I recently published some research showing that the OpenFeint social gaming network can be used to link Apple UDIDs to users' real-world identities. To understand why this is a problem, we have to look at the way UDIDs are used in the broader app ecosystem. Once we do this, we see that the vast majority of applications send UDIDs to servers on the Internet, and that UDID-linked user information is aggregated in literally thousands of databases on the net. In this context, UDID de-anonymization is a serious threat to user privacy.

We have one good research paper surveying UDID use - in 2010, Eric Smith looked at the unencrypted portion of app traffic, and found that 68% of tested apps send UDIDs upstream in the clear. I was curious to see what the figures would look like if encrypted (HTTPS) traffic was included, so I decided to do my own survey, using mitmproxy to analyse all traffic from the 94 applications I had installed on my iPhone. Below is a set of graphs highlighting the main facts. I've also published a list of all applications and the domains they contacted here - it makes for interesting reading.

Apps are noisier than you think they are

84% of apps tested contacted one or more domains during use. At the extreme end, iDestroy contacted 14 domains, including 3 different ad networks and OpenFeint.

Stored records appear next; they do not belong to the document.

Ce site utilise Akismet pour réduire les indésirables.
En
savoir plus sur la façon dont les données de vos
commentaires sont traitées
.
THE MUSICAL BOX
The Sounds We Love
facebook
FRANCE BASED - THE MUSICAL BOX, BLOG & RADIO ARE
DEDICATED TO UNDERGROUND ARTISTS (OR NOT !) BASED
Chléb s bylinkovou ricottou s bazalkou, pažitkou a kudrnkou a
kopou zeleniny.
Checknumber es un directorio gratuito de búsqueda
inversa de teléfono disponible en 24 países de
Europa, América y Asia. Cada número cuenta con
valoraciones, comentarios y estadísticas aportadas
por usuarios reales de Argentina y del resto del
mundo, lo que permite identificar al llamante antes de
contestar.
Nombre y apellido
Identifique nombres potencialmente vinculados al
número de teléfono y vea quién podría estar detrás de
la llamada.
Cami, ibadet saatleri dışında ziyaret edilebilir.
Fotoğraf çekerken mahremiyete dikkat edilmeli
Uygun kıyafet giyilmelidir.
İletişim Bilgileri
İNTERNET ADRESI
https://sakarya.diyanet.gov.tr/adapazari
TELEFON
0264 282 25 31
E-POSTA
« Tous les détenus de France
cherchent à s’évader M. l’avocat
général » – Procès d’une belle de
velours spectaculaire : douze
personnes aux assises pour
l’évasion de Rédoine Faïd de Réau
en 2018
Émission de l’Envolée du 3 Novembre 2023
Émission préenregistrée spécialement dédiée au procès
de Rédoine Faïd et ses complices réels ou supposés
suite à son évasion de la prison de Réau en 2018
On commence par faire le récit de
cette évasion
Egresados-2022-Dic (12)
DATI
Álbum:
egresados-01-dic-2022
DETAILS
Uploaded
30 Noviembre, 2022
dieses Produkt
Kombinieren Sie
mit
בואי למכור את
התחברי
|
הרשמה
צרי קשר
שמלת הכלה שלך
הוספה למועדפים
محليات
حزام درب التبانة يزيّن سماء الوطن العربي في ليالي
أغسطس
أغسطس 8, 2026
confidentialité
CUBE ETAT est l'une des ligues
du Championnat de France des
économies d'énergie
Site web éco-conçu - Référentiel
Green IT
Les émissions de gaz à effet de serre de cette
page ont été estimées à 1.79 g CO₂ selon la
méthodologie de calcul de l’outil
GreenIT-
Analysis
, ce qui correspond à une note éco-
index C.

... and send your UDID to more places than you expect

74% of apps tested sent the device UDID to one or more domains.

... often without encryption

46% of apps that transmitted UDIDs did so in the clear. 54% of apps transmitting UDIDs used encryption for all UDID traffic1.

A few big UDID aggregators dominate

Three big aggregators of UDID-related data dominate: Apple, Flurry, and OpenFeint. Each one of these companies has the vast majority of UDIDs on file, linked to a rich set of privacy-sensitive information. OpenFeint's ubiquity is one of the reasons why UDID de-anonymization using their API is so serious.

... behind them are a long tail of smaller aggregators

Here is a list of all the remaining domains that had UDIDs transmitted to them - a mixture of ad networks, analytics firms, individual developer sites, and online services.

ads.mp.mydas.mobi analytics.localytics.com api.dropbox.com
bayobongo.com bbc.112.2o7.net beatwave.collect3.com.au
catalog.lexcycle.com data.mobclix.com init.gc.apple.com
msh.amazon.com notifications.lexcycle.com promo.limbic.com
soma.smaato.com www.chimerasw.com www.phasiclabs.com
www.trainyard.ca api.twitter.com ngpipes.ngmoco.com
npr.122.2o7.net ws.tapjoyads.com

Methodology

For each application, I started a logging instance of mitmdump, like so:

mitmdump -w appname

I then started up the application, interacted with anything that might elicit network traffic, and shut it down. The collected data was analyzed with a simple script, that used the libmproxy API to traverse the traffic dumps and extract the needed information.


  1. The fact that 54% of UDID-using apps would have gone undetected by Smith's study seems to indicate that there should be a much greater difference between our results - Smith found 68% of apps use UDIDs vs my 74%. The discrepancy can be accounted for by the fact that we used different samples - Smith used predominantly applications in Apple's "Top Free" lists, whereas I used both paid and unpaid applications that happened to be on my phone.